Before you reinstall Ubuntu, run the "Try Ubuntu" option, and perform the following steps. I don't recommend to do this to an unexperienced user without a backup! If everything goes as planned, you won't need one, but else – who knows? Borrow a sufficiently large external drive from a friend, if you can't afford one. It is always a good idea to have a backup anyway.

  1. Mount your old partition.
  2. Delete everything except your home directory. You should now have enough space for a new installation.
  3. Assuming a default setup, delete everything in your home directory starting with a dot except .local, .ecryptfs, .Private, i. e.:

    find /media/old-partition/home/mrSuperEvening -mindepth 1 -maxdepth 1 -name .\* ! -name .local ! -name .ecryptfs ! -name .Private -exec rm -rf -- \{\} +
    

    You have now deleted all user configuration. Skip this, if you still need it.

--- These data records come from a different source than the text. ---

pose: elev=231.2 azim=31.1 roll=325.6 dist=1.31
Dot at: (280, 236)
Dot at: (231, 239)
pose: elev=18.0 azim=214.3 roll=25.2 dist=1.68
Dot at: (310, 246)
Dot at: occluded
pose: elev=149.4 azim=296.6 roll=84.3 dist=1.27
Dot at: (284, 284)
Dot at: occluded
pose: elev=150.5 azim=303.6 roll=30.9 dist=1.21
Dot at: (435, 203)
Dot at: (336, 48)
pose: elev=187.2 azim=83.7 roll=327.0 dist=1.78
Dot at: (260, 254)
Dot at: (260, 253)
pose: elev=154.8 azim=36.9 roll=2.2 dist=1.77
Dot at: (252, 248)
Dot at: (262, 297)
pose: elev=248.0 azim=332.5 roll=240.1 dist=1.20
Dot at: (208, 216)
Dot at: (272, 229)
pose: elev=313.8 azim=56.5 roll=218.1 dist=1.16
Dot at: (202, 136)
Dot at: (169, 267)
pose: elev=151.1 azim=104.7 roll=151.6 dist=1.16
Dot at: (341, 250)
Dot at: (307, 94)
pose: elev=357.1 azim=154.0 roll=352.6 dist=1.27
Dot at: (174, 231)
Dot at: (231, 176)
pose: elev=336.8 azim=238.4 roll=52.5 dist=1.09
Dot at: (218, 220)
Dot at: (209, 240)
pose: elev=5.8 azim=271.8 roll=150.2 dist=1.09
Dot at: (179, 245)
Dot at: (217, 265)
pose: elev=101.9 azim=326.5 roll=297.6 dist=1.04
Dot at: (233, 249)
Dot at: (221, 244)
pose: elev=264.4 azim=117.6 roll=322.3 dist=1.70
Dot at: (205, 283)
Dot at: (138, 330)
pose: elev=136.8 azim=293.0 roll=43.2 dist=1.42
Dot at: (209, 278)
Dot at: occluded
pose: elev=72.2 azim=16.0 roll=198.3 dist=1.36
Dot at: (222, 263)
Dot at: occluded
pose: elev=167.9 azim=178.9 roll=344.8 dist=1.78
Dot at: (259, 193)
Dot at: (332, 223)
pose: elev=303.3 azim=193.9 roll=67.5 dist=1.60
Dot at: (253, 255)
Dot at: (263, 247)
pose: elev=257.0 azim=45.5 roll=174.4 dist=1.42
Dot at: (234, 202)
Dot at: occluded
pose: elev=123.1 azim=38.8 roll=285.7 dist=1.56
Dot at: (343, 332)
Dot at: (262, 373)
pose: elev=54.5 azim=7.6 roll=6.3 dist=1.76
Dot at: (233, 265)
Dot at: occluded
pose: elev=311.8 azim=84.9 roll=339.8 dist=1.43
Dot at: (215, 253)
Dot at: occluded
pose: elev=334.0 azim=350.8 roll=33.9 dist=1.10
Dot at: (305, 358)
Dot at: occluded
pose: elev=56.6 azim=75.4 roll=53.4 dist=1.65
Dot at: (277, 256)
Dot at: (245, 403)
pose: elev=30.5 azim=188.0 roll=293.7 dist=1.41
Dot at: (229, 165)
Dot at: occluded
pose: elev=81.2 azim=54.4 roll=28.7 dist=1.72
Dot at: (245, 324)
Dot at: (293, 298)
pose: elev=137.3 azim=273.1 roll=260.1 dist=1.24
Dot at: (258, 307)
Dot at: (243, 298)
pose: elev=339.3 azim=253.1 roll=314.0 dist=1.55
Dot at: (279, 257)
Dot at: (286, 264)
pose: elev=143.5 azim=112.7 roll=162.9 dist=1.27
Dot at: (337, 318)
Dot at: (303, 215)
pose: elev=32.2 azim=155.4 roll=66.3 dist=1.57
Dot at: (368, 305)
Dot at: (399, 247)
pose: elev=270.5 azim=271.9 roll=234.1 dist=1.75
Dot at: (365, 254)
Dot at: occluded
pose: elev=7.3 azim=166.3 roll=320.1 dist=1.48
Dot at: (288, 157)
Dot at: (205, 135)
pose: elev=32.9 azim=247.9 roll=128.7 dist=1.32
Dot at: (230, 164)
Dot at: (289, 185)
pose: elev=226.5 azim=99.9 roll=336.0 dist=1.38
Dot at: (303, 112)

  4. Unmount the old partition.
  5. Resize it with GParted so that enough free space remains on the drive for a new Ubuntu installation.
  6. Reinstall Ubuntu on a new partition in the free space and use the old partition as /home.
  7. Your old data should now reside in /home/home/mrSuperEvening and you can move it wherever you like, i. e. to /home/mrSuperEvening.